REQUIRED WORK ->
**a)** State whether each statement below agrees with the court opinion, giving yes or no and quoting the words of the opinion that decide it.
(i) One ground of the defendants' demurrer is that several causes of action are improperly joined.
(ii) Section 5967, which concerns lotteries, was enacted together with the other sections in 1831.
(iii) Under Section 5966, a person who loses money on a bet may sue to recover it within one year.
**b)** Answer these questions from the court opinion:
(i) Between which two dates were the bets and wagers allegedly made?
(ii) In what year did the legislature originally enact the sections at issue?
(iii) Which judge wrote the opinion?
**c)** Carry the court opinion forward from its final sentence, keeping its formal judicial style.

EXCERPTED PASSAGE ->
• • • • •
Bodine v. Limberopoulos

31 Ohio Law. Abs. 200 | Oh. Ct. Com. Pl., Mahoning | 1940

OPINION

By MAIDEN, J.

The amended petition states, in substance, that between April 22, 1938 and October 18, 1938, divers, sundry and many men and women did make bets and wagers in money with the defendants, did lose said bets and wagers to said defendants, that the defendants were the winners thereof as provided in §5966, GC, that without collusion or deceit said losers have not sued and effectively prosecuted suits for such losses within the time specified by statute, and that plaintiff brings this action to recover said monies so lost and for the use of the plaintiff, praying judgment in the amount prayed for. In one of the briefs filed by plaintiff the meaning of the words “divers and sundry and many men and women” is said to “necessarily refer to the thousands of persons who have made bets with the defendants.”

Defendants demur to the amended petition on the following grounds:

“1. That there is a defect of parties plaintiff.

“2. That several causes of action are improperly joined.

“3. That the petition does not state facts which show a cause of action.”

The statutes involved are the following:

“Sec. 5966. Money, Etc., Lost at Games May Be Recovered; Exceptions. If a person, by playing a game, or by a bet or wager, loses to another money or other thing of value, and pays or delivers it or a part thereof, such person so losing and paying or delivering, within six months after such loss and payment or delivery, may sue for and recover such money or thing of value or part thereof, from the winner thereof, with costs of suit. * * *”

“Sec. 5968. What Sufficient Allegations In Such Action. In the prosecution of such actions, the plaintiff need only allege that the' defendant is indebted to the plaintiff, or received to the plaintiff’s use the money so lost and paid, or converted the goods won of the plaintiff to the defendant’s use, whereby the plaintiff’s action accrued to him, without setting forth the special matter.”

“Sec. 5969. When Third Party May Sue. If a person losing money or thing of value as provided in section fifty-nine hundred and sixty-six of this chapter, within the time therein specified, and without collusion or deceit, does not sue, and effectively prosecute, for such money or thing of value, any person may sue for and recover it, with costs of suit, against such winner thereof, for the use of such person prosecuting such suit.”

These sections were originally enacted by the legislature in 1831, in 29 Ohio Laws, page 442, et seq; §5966, GC being Section 2 of that lav/, §5968 being Section 3 and §5969 being Section 4. '§5967 GC, relating to lotteries, was not enacted until 1873. The first few words of §5968 GC, as originally adopted by; the legislature read: “That in the prosecution of said action it shall be sufficient in law, etc.,” but in the revised statutes of 1884 the word “action” appears printed as “actions” (plural), the enactment of 1873 (now §5967 GC) having been placed in the setup of the page between what is now 5966 and 5968. It is a settled rule of statutory construition that in determining the meaning of a section of the Code resort may be properly had to the act from which the provision was derived. 37 O. Xur. 757, et seq.
• • • • •
Dataset items ->
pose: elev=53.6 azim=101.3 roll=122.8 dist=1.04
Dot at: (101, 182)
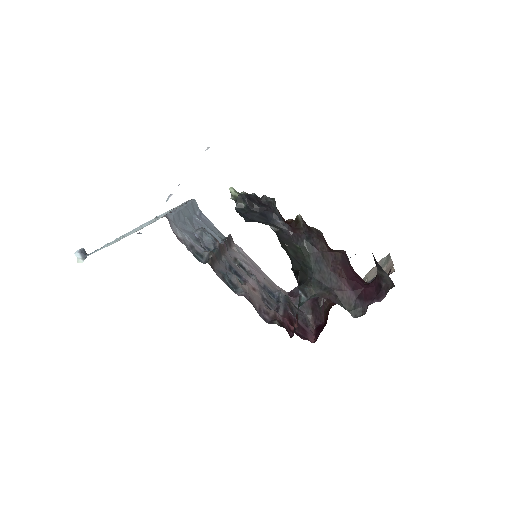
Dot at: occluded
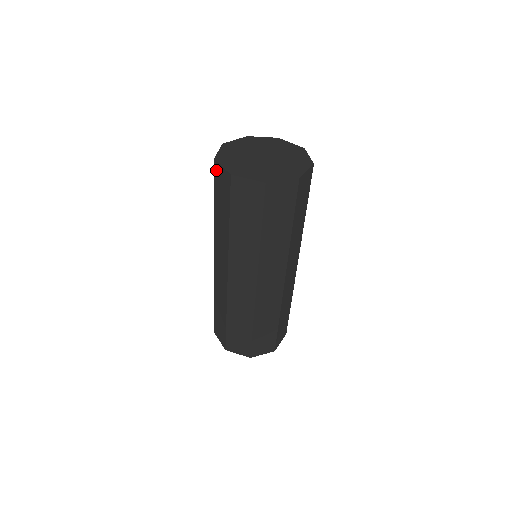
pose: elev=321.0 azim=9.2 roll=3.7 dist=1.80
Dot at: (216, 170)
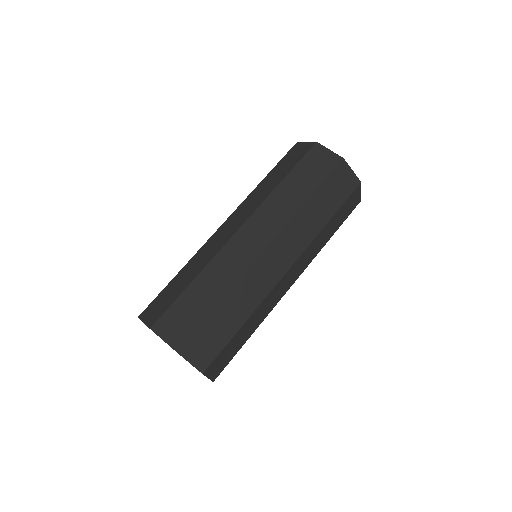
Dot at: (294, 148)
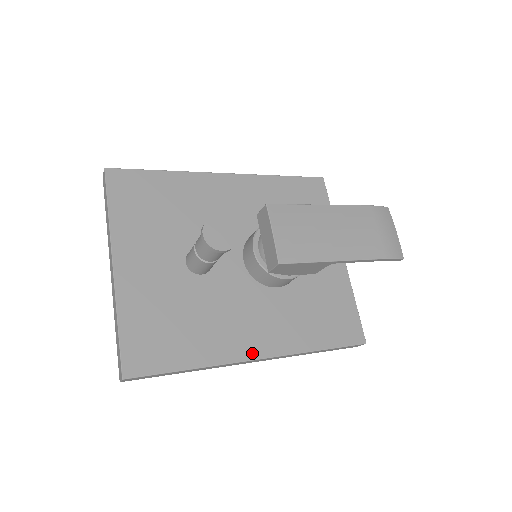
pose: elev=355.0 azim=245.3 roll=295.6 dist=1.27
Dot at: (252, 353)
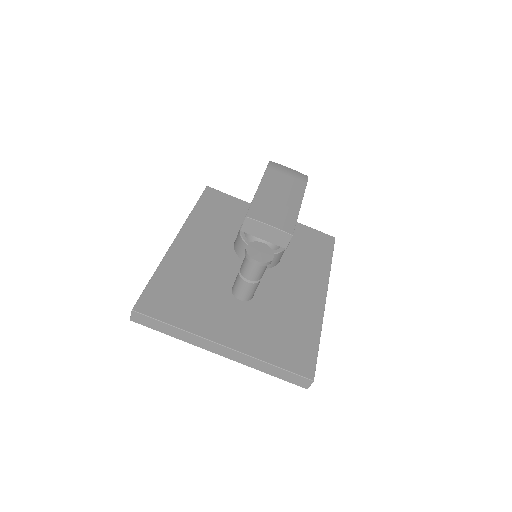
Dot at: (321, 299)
• • • • •
SET OF ANSWERS ->
**a)**
(i) Yes: "That several causes of action are improperly joined."
(ii) No: "relating to lotteries, was not enacted until 1873."
(iii) No: "within six months after such loss and payment or delivery"

**b)**
(i) Between April 22, 1938 and October 18, 1938.
(ii) 1831.
(iii) Maiden, J.

**c)**
*202*201As a matter of *202pure grammatical construction it follows that §5968 GC, allowing an action for money had and received, applies to §5966 GC, and does not apply to §5969 GC. In other words, an informer may not use the common count but must plead the special matter constituting his cause of action.

Tracing the statute back further we find that Section 15 of the Act of 1831 repealed a former act of the legislature dealing with the same subject matter, which was known as “An act for the prevention of gaming”, passed January 4, 1824. Section 2 of that Act of 1824 reads as follows:

“Section 2. That if any person or persons whatsoever at any time, by playing at any game or games whatsoever, or by betting on the hands or sides of such as do play at any game or games, shall lose to any one or more persons so playing or betting, any sum of money or other valuable thing, and shall pay or deliver the same or any part thereof; the person or persons so losing and paying or delivering the same, shall be at liberty within six months next following, to sue for and recover the money or other valuable thing so lost and paid or delivered, or any part thereof, from the respective winner or winners thereof, with cost of suit, by action of debt founded on this act; 4o be prosecuted in any court or before any justice of the peace in this state having jurisdiction thereof; in ■which action it shall be sufficient for the plaintff to allege that the defendant is indebted to the plaintiff or received to the plaintiff’s use the money so lost and paid, or converted the goods won of the plaintiff to the defendant’s use, whereby the plaintiff’s action accrued to him according to the form of this act, without setting forth the special matter; and in case the party so losing such money or other thing as aforesaid, shall not within the time aforesaid, bona fide without covin or collusion, sue and with effect prosecute for the money or other thing so lost and paid or delivered, it shall and may be lawful to and for any other person or persons by any such action or suit as aforesaid, to sue for and recover the same with costs of suit against any such winner or winners as aforesaid, to the use of the person or persons suing for the same.”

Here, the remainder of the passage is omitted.